The most valuable thing I built wasn't a screen. It was a system governing how the AI behaves. Wherever there's inconsistency, there's an opportunity for a system. That principle applies at every layer of a product.

The core loop is the product.
Every other screen exists to support one turn of the loop. Design from the loop outward. Nail the feeling of one turn first.

Ship something real before you're ready.
The version of Qento on the App Store is not perfect. But it's live, and real users are reading stories on it. A shipped imperfect product teaches you more in one week than a perfect prototype teaches you in six months.

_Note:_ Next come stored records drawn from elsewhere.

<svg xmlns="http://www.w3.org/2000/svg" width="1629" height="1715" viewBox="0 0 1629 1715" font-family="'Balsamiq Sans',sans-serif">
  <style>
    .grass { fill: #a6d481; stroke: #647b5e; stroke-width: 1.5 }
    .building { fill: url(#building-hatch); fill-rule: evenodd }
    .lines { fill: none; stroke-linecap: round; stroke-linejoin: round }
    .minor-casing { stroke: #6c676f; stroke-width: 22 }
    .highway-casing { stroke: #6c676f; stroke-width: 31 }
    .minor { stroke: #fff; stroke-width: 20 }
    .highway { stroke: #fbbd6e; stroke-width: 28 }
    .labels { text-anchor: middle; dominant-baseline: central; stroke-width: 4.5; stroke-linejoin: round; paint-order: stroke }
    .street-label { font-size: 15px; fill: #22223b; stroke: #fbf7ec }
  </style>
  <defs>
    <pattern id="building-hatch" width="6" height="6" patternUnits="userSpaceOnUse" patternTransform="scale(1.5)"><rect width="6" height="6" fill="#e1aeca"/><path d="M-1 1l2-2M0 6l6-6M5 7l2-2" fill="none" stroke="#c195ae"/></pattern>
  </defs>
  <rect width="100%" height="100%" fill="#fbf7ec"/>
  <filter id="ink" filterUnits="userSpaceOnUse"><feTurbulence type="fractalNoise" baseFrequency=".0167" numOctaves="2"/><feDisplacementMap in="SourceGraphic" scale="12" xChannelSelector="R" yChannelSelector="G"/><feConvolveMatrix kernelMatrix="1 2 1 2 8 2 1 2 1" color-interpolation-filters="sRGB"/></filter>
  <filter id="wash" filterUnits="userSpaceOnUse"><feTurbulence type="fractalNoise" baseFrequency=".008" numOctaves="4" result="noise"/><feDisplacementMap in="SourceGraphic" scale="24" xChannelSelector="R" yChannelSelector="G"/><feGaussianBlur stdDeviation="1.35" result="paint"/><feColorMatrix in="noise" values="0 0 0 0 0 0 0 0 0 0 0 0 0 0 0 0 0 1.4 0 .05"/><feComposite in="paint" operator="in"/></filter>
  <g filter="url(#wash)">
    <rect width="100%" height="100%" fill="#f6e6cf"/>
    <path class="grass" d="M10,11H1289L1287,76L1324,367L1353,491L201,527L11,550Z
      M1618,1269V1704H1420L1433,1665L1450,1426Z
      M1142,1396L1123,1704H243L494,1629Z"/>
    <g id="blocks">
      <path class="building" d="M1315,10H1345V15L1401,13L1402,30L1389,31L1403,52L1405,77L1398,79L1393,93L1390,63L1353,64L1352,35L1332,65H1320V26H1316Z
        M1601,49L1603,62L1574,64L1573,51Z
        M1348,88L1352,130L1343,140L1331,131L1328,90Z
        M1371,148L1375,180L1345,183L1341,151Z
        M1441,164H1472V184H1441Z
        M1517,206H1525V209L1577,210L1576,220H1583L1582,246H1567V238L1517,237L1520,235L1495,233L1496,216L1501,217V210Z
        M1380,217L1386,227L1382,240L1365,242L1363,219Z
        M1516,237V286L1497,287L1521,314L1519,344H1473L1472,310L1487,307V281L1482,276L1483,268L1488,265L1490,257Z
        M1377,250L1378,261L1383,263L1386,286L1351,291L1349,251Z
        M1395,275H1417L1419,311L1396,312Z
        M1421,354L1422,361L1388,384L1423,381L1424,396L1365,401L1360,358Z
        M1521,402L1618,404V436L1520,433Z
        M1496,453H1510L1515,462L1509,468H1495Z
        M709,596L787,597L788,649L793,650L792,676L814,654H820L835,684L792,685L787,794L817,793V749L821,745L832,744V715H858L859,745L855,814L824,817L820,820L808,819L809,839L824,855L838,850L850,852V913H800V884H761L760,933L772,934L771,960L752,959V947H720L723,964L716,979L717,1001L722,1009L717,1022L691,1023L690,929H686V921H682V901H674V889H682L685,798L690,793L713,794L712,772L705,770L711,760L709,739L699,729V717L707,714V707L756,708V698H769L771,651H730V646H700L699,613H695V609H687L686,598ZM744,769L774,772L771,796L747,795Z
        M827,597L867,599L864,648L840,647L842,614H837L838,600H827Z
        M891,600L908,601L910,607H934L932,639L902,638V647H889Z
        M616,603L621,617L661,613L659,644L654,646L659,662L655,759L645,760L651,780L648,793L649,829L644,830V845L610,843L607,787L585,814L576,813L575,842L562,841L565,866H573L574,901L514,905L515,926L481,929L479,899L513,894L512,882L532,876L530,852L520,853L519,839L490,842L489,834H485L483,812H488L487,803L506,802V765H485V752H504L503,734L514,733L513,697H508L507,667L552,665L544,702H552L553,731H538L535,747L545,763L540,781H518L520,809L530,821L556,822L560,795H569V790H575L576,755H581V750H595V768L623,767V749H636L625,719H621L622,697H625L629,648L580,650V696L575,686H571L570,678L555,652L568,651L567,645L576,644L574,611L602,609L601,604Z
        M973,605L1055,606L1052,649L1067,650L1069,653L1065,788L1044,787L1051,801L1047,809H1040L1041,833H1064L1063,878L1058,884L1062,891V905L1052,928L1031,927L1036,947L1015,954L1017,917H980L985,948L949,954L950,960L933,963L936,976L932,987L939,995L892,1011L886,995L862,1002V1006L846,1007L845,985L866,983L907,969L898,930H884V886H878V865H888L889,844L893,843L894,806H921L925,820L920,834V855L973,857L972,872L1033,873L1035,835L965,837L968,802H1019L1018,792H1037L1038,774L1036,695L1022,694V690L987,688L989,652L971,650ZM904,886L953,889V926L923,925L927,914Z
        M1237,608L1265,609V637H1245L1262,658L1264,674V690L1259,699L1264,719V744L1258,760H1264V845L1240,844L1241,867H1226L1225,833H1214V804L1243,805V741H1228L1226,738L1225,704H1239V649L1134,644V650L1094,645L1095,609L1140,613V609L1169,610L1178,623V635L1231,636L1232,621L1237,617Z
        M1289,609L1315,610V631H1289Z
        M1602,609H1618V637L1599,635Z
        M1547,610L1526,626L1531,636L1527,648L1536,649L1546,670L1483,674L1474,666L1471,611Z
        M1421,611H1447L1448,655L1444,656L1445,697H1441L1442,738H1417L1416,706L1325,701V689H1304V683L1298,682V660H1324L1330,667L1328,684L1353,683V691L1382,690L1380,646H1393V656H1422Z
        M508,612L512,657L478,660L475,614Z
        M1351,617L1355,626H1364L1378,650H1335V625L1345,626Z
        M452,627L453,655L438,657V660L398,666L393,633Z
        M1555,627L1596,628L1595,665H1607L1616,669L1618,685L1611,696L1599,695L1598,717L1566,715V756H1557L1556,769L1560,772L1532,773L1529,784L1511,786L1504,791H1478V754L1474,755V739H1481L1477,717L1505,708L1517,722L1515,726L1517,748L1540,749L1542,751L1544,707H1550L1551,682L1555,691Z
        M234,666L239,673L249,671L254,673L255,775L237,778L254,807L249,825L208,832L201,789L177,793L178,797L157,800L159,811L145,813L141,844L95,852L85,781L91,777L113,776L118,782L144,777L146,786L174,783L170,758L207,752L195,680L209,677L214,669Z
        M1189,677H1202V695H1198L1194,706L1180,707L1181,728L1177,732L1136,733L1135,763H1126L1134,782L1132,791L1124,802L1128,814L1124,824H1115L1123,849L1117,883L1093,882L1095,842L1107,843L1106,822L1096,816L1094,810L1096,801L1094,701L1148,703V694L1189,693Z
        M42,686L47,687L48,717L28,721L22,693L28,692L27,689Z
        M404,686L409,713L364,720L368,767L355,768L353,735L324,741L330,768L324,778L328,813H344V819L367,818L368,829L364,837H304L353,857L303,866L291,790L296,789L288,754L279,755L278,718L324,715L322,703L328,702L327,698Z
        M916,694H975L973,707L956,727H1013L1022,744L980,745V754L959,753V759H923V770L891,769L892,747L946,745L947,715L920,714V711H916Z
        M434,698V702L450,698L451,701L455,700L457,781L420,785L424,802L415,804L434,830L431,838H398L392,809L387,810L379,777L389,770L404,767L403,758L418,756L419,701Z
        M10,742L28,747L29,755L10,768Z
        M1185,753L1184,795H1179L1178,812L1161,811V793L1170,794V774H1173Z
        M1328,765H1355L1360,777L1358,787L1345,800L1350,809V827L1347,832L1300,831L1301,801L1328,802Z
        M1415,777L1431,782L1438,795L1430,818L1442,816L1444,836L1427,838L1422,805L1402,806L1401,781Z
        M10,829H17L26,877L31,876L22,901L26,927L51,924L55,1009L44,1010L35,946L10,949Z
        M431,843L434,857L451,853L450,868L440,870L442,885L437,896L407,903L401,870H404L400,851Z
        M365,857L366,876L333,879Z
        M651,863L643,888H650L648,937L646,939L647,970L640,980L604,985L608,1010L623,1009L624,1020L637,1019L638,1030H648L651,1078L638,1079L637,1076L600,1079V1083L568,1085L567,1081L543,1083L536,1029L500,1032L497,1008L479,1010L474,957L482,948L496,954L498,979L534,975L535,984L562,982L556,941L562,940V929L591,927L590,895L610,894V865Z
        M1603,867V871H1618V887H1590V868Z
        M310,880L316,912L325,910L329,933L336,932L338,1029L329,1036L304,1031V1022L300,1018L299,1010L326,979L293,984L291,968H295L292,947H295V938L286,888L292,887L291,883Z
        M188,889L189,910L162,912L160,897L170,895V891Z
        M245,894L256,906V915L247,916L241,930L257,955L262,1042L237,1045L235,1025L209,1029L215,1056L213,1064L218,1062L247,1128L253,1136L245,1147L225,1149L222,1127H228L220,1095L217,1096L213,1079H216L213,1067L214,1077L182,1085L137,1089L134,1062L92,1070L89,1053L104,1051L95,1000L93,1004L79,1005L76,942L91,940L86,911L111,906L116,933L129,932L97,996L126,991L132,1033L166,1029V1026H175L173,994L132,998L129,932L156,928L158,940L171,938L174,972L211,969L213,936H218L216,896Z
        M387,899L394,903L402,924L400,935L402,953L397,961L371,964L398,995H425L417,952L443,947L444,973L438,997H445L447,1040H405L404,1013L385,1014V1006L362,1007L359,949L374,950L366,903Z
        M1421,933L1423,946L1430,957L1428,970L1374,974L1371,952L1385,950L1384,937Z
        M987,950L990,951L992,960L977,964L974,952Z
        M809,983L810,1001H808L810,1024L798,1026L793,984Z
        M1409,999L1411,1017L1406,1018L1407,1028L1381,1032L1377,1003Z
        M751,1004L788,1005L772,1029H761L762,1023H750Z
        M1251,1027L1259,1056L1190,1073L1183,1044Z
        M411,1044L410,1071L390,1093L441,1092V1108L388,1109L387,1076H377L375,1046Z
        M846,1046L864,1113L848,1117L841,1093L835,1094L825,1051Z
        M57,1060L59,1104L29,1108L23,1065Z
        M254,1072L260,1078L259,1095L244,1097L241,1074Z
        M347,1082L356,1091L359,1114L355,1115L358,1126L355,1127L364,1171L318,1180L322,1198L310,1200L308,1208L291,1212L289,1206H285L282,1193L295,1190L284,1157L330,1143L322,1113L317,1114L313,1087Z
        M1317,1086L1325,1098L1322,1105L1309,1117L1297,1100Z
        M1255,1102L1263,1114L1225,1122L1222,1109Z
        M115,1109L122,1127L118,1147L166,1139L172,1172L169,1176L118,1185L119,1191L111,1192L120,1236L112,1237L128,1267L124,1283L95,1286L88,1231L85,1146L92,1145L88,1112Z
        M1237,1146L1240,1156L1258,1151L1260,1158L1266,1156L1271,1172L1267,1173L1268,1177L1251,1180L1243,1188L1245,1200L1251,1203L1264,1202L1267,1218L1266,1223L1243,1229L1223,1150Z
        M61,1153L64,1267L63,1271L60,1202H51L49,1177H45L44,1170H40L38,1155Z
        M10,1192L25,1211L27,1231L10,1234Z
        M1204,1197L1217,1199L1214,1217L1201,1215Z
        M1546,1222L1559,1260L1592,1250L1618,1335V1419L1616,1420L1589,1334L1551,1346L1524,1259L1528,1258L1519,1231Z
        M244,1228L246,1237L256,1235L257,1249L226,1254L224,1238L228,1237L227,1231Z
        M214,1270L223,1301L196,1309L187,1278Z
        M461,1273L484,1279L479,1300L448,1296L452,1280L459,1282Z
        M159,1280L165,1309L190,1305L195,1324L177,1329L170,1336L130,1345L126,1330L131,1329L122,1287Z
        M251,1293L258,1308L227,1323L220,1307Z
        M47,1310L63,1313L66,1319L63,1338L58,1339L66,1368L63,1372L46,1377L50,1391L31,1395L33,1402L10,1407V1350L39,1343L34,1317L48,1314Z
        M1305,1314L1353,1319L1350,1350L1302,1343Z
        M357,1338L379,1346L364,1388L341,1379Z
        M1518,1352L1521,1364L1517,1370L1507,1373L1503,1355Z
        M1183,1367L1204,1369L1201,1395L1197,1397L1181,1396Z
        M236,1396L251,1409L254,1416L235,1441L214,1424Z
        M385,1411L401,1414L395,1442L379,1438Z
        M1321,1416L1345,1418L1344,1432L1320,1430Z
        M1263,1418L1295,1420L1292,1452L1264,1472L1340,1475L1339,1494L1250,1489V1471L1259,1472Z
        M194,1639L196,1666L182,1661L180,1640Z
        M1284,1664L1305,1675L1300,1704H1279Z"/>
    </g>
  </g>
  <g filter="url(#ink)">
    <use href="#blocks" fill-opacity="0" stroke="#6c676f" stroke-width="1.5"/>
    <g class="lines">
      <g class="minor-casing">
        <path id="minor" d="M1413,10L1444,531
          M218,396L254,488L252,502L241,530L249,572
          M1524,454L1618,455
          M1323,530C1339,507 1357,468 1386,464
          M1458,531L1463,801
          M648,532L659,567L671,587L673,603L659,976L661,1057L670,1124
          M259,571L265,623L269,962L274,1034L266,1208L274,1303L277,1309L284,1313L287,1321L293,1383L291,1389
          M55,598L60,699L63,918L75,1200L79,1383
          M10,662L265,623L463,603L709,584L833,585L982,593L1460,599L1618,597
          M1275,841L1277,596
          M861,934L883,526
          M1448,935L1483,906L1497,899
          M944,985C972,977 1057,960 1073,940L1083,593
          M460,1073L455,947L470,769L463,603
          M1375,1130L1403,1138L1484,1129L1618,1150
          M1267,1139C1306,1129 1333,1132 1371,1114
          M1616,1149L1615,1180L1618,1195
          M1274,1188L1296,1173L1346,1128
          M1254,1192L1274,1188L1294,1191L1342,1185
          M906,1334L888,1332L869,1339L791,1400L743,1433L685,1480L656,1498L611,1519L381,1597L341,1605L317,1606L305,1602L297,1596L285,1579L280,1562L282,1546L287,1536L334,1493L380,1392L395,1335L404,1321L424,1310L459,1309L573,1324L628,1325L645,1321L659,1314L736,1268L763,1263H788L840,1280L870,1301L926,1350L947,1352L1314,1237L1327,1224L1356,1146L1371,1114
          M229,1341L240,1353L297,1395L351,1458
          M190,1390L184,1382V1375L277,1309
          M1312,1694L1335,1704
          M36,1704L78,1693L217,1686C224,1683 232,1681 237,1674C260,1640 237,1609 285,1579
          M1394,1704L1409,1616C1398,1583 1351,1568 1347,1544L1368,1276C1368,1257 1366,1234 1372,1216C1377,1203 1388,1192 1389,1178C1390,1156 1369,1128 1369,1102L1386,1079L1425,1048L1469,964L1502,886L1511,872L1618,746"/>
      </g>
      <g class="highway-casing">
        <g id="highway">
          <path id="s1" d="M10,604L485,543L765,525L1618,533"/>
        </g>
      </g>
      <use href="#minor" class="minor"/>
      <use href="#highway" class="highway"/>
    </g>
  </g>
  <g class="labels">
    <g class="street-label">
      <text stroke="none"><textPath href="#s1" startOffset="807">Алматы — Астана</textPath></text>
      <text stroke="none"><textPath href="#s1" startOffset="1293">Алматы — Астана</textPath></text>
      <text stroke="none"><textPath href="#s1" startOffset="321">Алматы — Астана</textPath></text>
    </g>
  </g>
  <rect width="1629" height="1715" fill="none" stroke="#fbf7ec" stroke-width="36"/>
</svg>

The execution gap between designer and builder is closing faster than anyone predicted.
The tools that exist today mean that a designer who thinks carefully and learns continuously can ship production software alone. This changes what's possible for a single person with a clear idea. I intend to keep testing that boundary.

Fin. - What's Next

Protagonist Chat
An in-story experience where the reader can surface their protagonist's psychological state mid-story and understand how their wound is shaping what's happening.

Craft Resonance  
Surfacing a reader's narrative fingerprint over time. What kinds of stories keep them reading? What emotional registers do they consistently respond to? The system learns and the experience adapts.

Soul Evolution Visibility
Making the psychological shifts visible so readers can watch their protagonist's armor soften or harden across the arc of a story.

Cross-platform
Taking Qento beyond iOS.

V2.0: Community - publish, share, build from stories  
Readers publishing their stories, sharing moments, discovering what others created from the same soul. Essential for growth. But ranked here deliberately. The stories need to be extraordinary first. Once everything above exists, the stories users share will sell the app themselves. Community is the amplifier, not the signal.